Erase una vez un tipo solitario y tímido que vivía en un pequeño pueblo del interior de Estados Unidos, que tenía un hermano y una cuñada que le invitaban a cenar, y a los que conseguía esquivar hábilmente al llegar a casa. Y acudía a un monótono trabajo, donde compartía cubículo con un compañero enganchado a páginas porno, y donde una tierna compañera rubia le deseaba, pero a la que también esquivaba. Y un día, al ver la página de muñecas de látex que observaba su compañero, decidió comprar una. Era morena, de largo pelo negro azabache y boca profunda. Su nombre era Bianca. Y Lars, nuestro protagonista, la presentó a todos como su novia.
Y cuando lo esperado era que su hermano, su cuñada, sus compañeros, sus vecinos, le tomasen por un tipo descarriado de la vida, inesperadamente, todos comprendieron a Bianca. Y la saludaban, y la invitaban a fiestas, y los niños la escuchaban, y el cura se preguntaba qué habría hecho Jesucristo en un caso como éste. Y la respuesta se la da el pueblo entero aceptándoles a ambos. Y una médico de ambulatorio, paciente y sensata, trata a la muñeca cuando está enferma, aunque en el fondo lo único que quiere comprender es a Lars y por qué le duele cuando alguien le toca. Y todas estas cosas, y muchas más, las podrán descubrir, ustedes lectores, si salen de casa, cogen el metro, o el coche, o el autobús, y acuden al cine. Allí gozarán de una hermosa genialidad cuyo nombre es “Lars y una chica de verdad”. Cuando terminen de verla, quizás entonces, comprendan mis tertulias radiofónicas. Ahora, voy a abrir a esos señores.
NOTA FINAL: Ha pasado el tiempo y los amables señores de blanco me han devuelto a casa. No recuerdo mucho, sólo que ya no me gusta el ciclismo.
3 comentarios:
La peli no me la pierdo, que tiene muy buena pinta. Pero son aun mejores tus historias.
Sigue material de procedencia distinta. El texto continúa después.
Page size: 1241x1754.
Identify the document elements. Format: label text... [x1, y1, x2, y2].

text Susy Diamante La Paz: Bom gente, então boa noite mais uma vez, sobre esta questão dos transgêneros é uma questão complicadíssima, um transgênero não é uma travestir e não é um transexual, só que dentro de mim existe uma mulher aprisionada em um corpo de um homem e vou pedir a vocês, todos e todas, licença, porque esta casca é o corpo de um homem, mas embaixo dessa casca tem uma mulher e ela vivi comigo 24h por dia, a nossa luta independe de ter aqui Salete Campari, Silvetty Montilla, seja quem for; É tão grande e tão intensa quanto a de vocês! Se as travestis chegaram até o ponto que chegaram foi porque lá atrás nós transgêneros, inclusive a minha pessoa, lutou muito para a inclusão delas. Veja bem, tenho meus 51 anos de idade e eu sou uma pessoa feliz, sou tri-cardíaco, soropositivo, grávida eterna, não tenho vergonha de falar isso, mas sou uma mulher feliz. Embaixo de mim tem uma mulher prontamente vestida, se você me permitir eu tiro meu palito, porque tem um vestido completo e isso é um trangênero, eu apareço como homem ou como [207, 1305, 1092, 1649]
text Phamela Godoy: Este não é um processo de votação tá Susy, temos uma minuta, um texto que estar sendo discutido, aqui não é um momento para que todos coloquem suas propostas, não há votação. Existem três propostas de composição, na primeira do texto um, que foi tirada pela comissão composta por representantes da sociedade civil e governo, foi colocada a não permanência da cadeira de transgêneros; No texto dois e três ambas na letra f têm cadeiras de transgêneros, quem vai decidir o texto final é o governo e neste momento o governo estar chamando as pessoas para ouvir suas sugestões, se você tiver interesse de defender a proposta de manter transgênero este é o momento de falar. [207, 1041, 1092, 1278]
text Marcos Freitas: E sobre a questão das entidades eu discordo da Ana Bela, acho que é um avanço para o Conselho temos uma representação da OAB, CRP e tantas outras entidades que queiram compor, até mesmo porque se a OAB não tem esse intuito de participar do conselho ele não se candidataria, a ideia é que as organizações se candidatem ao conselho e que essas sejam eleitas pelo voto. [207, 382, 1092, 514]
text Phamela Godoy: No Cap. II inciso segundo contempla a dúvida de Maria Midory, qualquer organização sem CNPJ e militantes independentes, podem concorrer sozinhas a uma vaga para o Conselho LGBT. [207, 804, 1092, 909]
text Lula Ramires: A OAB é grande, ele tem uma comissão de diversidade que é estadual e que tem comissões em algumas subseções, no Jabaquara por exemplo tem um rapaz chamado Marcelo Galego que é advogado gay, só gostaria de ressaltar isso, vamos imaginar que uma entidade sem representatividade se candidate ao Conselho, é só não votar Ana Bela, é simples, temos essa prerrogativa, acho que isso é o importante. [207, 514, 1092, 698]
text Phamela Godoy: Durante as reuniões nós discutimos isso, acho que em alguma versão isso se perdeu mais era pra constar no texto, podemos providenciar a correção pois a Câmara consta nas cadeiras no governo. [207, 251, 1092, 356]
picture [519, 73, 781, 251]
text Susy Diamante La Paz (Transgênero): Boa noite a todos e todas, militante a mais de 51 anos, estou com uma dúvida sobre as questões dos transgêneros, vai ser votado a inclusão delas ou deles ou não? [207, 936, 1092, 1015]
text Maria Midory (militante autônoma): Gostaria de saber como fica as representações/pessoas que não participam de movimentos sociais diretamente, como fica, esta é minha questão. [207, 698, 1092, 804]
Tertulias radiofónicas!! Me encanta.
Muchos besos
Si la muñeca en cuestión se la puede llevar uno a correr por el retiro y juega al tenis, me diga la tienda donde se venden, por favor.
Gonzo..es ud. un crack...lo de las tertulias radiofonicas me ha dejado patidifuso.... Yo de pequeño a lo máximo que llegaba era a disfrazarme con un casco de vikingo, una bandeja pastelera a modo de escudo y una espada de plástico para arremeter contra los guerreros imaginarios que poblaban el pasillo de mi casa. Pero no me entrevistaba nadie, ...
Confieso que el ciclismo no me ha gustado nunca, aunque ya de más mayor, en mi época de "clubber" recalcitrante,(que tiempos!) en Barcelona había un colectivo de DJ's autodenominado "equipo festina"...no quiera saber porqué.